[Aim of the exercise]
Retype, exactly as written, every line from the one containing "assign f2 = d8;" through the last line of the records below, both included; skip the pictures.

[Supplied records]
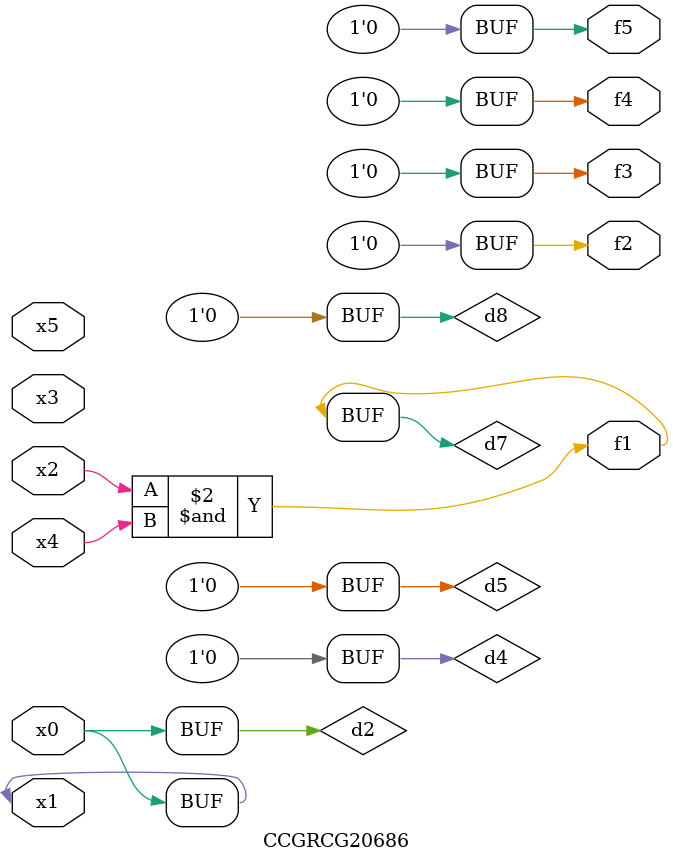
<source format=v>
module CCGRCG20686(
	input x0, x1, x2, x3, x4, x5,
	output f1, f2, f3, f4, f5
);

	wire d1, d2, d3, d4, d5, d6, d7, d8, d9;

	nand (d1, x1);
	buf (d2, x0, x1);
	nand (d3, x2, x4);
	and (d4, d1, d2);
	and (d5, d1, d2);
	nand (d6, d1, d3);
	not (d7, d3);
	xor (d8, d5);
	nor (d9, d5, d6);
	assign f1 = d7;
	assign f2 = d8;
	assign f3 = d8;
	assign f4 = d8;
	assign f5 = d8;
endmodule

</source>
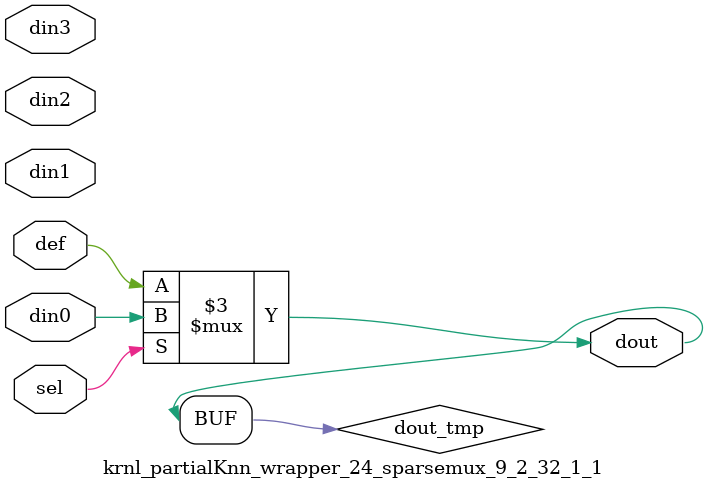
<source format=v>
`timescale 1 ns / 1 ps
module krnl_partialKnn_wrapper_24_sparsemux_9_2_32_1_1 (din0,din1,din2,din3,def,sel,dout);
parameter din0_WIDTH = 1;
parameter din1_WIDTH = 1;
parameter din2_WIDTH = 1;
parameter din3_WIDTH = 1;
parameter def_WIDTH = 1;
parameter sel_WIDTH = 1;
parameter dout_WIDTH = 1;
parameter [sel_WIDTH-1:0] CASE0 = 1;
parameter [sel_WIDTH-1:0] CASE1 = 1;
parameter [sel_WIDTH-1:0] CASE2 = 1;
parameter [sel_WIDTH-1:0] CASE3 = 1;
parameter ID = 1;
parameter NUM_STAGE = 1;
input [din0_WIDTH-1:0] din0;
input [din1_WIDTH-1:0] din1;
input [din2_WIDTH-1:0] din2;
input [din3_WIDTH-1:0] din3;
input [def_WIDTH-1:0] def;
input [sel_WIDTH-1:0] sel;
output [dout_WIDTH-1:0] dout;
reg [dout_WIDTH-1:0] dout_tmp;
always @ (*) begin
case (sel)
    
    CASE0 : dout_tmp = din0;
    
    CASE1 : dout_tmp = din1;
    
    CASE2 : dout_tmp = din2;
    
    CASE3 : dout_tmp = din3;
    
    default : dout_tmp = def;
endcase
end
assign dout = dout_tmp;
endmodule
</source>
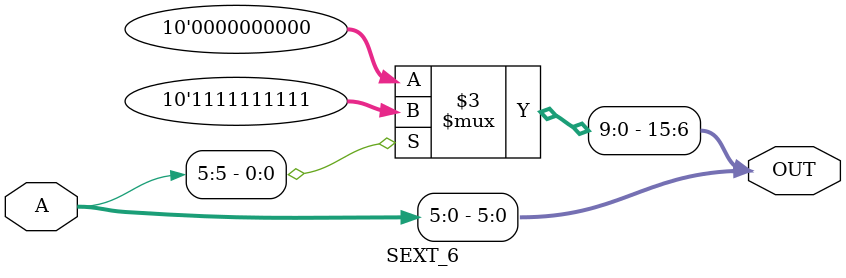
<source format=sv>

module SEXT_6( input logic [5:0] A, 
                output logic [15:0] OUT
              );

/* COMBINATIONAL LOGIC INSIDE MODULE */
    always_comb 
    begin
			OUT[5:0] = A;
            if (A[5])  //SIGN EXTEND 1
                OUT[15:6] = ({10 {1'b1} });
            else        //SIGN EXTEND 0
                OUT[15:6] = ({10 {1'b0} });
    end 
endmodule  //SEXT_6


</source>
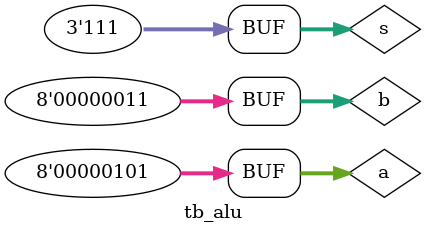
<source format=v>
`timescale 1ns/100ps//?????
module tb_alu();
reg[7:0] a,b;//8?? ???? a,b
reg[2:0] s;//3?? ???? s
wire[7:0] z;//8?? wire z
alu test(a,b,s,z);//????
initial
begin
	a=5; b=3; s=3'b000;//0~200ns
#200	s=3'b001;//200~400ns
#200	s=3'b010;//400~600ns
#200	s=3'b011;//600~800ns
#200	s=3'b100;//800~1000ns
#200	s=3'b101;//1000~1200ns
#200	s=3'b110;//1200~1400ns
#200	s=3'b111;//1400~1600ns

end
endmodule

</source>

[Result]
	assign f2 = d8;
	assign f3 = d8;
	assign f4 = d8;
	assign f5 = d8;
endmodule

</source>
<source format=v>
`timescale 1 ns / 1 ps
module krnl_partialKnn_wrapper_24_sparsemux_9_2_32_1_1 (din0,din1,din2,din3,def,sel,dout);
parameter din0_WIDTH = 1;
parameter din1_WIDTH = 1;
parameter din2_WIDTH = 1;
parameter din3_WIDTH = 1;
parameter def_WIDTH = 1;
parameter sel_WIDTH = 1;
parameter dout_WIDTH = 1;
parameter [sel_WIDTH-1:0] CASE0 = 1;
parameter [sel_WIDTH-1:0] CASE1 = 1;
parameter [sel_WIDTH-1:0] CASE2 = 1;
parameter [sel_WIDTH-1:0] CASE3 = 1;
parameter ID = 1;
parameter NUM_STAGE = 1;
input [din0_WIDTH-1:0] din0;
input [din1_WIDTH-1:0] din1;
input [din2_WIDTH-1:0] din2;
input [din3_WIDTH-1:0] din3;
input [def_WIDTH-1:0] def;
input [sel_WIDTH-1:0] sel;
output [dout_WIDTH-1:0] dout;
reg [dout_WIDTH-1:0] dout_tmp;
always @ (*) begin
case (sel)
    
    CASE0 : dout_tmp = din0;
    
    CASE1 : dout_tmp = din1;
    
    CASE2 : dout_tmp = din2;
    
    CASE3 : dout_tmp = din3;
    
    default : dout_tmp = def;
endcase
end
assign dout = dout_tmp;
endmodule
</source>
<source format=sv>

module SEXT_6( input logic [5:0] A, 
                output logic [15:0] OUT
              );

/* COMBINATIONAL LOGIC INSIDE MODULE */
    always_comb 
    begin
			OUT[5:0] = A;
            if (A[5])  //SIGN EXTEND 1
                OUT[15:6] = ({10 {1'b1} });
            else        //SIGN EXTEND 0
                OUT[15:6] = ({10 {1'b0} });
    end 
endmodule  //SEXT_6


</source>
<source format=v>
`timescale 1ns/100ps//?????
module tb_alu();
reg[7:0] a,b;//8?? ???? a,b
reg[2:0] s;//3?? ???? s
wire[7:0] z;//8?? wire z
alu test(a,b,s,z);//????
initial
begin
	a=5; b=3; s=3'b000;//0~200ns
#200	s=3'b001;//200~400ns
#200	s=3'b010;//400~600ns
#200	s=3'b011;//600~800ns
#200	s=3'b100;//800~1000ns
#200	s=3'b101;//1000~1200ns
#200	s=3'b110;//1200~1400ns
#200	s=3'b111;//1400~1600ns

end
endmodule

</source>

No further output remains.